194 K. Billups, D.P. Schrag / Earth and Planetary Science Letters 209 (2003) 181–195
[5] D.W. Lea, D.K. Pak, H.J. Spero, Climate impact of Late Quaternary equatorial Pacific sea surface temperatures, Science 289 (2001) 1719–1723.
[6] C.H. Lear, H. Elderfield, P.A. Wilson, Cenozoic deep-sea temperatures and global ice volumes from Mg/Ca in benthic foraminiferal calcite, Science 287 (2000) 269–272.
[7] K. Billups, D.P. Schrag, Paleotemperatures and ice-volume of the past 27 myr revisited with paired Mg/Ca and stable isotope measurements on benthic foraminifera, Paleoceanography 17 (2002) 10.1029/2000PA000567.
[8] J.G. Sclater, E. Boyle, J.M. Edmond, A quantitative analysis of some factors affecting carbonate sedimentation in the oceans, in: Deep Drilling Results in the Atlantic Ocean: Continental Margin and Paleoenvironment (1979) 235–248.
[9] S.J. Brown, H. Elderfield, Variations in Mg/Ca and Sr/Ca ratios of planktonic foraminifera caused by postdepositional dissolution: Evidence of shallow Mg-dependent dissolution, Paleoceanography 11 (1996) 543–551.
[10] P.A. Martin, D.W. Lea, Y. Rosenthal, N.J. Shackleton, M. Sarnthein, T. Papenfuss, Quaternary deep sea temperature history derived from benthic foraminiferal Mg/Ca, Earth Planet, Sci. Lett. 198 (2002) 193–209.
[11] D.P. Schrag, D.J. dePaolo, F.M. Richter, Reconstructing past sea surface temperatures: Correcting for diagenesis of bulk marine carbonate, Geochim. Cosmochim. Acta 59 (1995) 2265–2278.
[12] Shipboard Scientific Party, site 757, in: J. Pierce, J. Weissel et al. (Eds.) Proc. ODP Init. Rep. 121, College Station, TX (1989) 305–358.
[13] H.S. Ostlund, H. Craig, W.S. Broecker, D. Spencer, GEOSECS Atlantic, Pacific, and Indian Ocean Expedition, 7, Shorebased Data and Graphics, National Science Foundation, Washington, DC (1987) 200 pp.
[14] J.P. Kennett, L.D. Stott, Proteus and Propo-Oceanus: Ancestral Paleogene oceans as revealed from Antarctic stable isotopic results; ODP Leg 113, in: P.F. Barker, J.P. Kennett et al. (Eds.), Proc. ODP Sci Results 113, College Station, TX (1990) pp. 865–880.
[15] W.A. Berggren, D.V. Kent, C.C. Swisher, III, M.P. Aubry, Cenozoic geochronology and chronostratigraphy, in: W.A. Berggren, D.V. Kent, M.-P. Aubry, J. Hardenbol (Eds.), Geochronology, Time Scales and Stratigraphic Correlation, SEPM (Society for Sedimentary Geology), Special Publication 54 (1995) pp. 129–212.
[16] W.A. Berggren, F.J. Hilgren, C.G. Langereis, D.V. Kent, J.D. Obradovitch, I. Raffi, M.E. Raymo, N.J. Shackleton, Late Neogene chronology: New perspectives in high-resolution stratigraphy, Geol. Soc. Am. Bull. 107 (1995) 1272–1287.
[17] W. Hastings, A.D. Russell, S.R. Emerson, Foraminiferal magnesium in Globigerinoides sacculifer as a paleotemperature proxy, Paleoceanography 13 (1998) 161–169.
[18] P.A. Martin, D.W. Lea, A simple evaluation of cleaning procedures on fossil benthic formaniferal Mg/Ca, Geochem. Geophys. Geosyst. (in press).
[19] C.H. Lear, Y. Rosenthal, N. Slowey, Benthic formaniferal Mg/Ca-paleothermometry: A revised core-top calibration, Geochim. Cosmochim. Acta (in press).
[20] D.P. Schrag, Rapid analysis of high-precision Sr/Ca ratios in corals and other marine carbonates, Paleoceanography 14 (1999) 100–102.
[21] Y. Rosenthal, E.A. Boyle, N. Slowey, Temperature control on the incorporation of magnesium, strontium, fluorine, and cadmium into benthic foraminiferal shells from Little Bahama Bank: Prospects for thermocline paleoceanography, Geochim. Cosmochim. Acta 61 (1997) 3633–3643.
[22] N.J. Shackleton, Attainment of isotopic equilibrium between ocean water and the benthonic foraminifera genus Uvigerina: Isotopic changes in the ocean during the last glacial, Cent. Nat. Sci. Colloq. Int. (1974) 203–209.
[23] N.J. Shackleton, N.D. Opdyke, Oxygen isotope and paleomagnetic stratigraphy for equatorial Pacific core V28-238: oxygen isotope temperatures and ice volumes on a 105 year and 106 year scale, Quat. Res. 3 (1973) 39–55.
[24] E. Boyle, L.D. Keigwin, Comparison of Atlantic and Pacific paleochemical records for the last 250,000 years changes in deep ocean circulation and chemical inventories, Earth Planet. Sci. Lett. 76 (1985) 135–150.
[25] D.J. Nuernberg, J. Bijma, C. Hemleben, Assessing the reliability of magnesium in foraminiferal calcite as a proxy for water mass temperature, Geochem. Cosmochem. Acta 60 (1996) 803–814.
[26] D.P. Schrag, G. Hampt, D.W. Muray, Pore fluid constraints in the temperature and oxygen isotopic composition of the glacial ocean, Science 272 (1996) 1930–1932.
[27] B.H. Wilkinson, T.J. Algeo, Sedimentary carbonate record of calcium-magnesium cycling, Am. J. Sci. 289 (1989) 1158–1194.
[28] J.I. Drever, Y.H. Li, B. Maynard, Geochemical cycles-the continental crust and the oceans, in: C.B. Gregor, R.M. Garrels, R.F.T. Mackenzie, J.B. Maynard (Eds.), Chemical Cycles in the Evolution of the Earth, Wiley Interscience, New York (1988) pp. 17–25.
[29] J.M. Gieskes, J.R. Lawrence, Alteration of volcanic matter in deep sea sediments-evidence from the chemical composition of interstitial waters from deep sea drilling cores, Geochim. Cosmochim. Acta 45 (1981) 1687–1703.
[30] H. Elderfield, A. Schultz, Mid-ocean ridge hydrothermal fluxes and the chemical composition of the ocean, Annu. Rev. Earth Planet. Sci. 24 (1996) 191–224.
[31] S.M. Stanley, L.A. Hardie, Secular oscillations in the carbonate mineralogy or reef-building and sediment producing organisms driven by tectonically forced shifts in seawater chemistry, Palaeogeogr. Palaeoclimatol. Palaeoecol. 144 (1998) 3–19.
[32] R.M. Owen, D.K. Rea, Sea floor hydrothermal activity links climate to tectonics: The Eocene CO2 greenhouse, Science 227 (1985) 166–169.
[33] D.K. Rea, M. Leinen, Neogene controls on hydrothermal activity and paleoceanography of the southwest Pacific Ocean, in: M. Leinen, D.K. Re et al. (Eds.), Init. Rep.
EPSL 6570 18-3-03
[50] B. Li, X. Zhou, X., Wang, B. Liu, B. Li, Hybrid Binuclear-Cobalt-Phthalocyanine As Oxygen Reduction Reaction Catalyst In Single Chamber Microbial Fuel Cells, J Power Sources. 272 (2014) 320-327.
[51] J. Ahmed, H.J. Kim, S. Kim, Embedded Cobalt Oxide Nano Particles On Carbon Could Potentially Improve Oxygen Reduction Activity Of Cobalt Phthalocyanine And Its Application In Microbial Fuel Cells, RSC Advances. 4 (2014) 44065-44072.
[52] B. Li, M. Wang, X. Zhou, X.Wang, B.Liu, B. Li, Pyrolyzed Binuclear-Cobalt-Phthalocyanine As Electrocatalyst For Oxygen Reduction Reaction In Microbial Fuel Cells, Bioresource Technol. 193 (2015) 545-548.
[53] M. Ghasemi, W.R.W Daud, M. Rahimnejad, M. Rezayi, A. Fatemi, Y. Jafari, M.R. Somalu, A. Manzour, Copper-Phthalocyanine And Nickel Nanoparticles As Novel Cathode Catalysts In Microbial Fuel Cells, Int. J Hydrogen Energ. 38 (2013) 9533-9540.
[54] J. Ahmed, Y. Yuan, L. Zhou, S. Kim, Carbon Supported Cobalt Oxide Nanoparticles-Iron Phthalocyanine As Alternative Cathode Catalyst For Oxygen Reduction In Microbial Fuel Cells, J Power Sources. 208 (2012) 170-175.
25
----------
» **EXERCISE GOAL**
The first line of the entries above and every line after it, up to and including the line with "[8] J.G. Sclater, E.", should be set down exactly.

» **SOLUTION TO THIS TASK**
194 K. Billups, D.P. Schrag / Earth and Planetary Science Letters 209 (2003) 181–195
[5] D.W. Lea, D.K. Pak, H.J. Spero, Climate impact of Late Quaternary equatorial Pacific sea surface temperatures, Science 289 (2001) 1719–1723.
[6] C.H. Lear, H. Elderfield, P.A. Wilson, Cenozoic deep-sea temperatures and global ice volumes from Mg/Ca in benthic foraminiferal calcite, Science 287 (2000) 269–272.
[7] K. Billups, D.P. Schrag, Paleotemperatures and ice-volume of the past 27 myr revisited with paired Mg/Ca and stable isotope measurements on benthic foraminifera, Paleoceanography 17 (2002) 10.1029/2000PA000567.
[8] J.G. Sclater, E. Boyle, J.M. Edmond, A quantitative analysis of some factors affecting carbonate sedimentation in the oceans, in: Deep Drilling Results in the Atlantic Ocean: Continental Margin and Paleoenvironment (1979) 235–248.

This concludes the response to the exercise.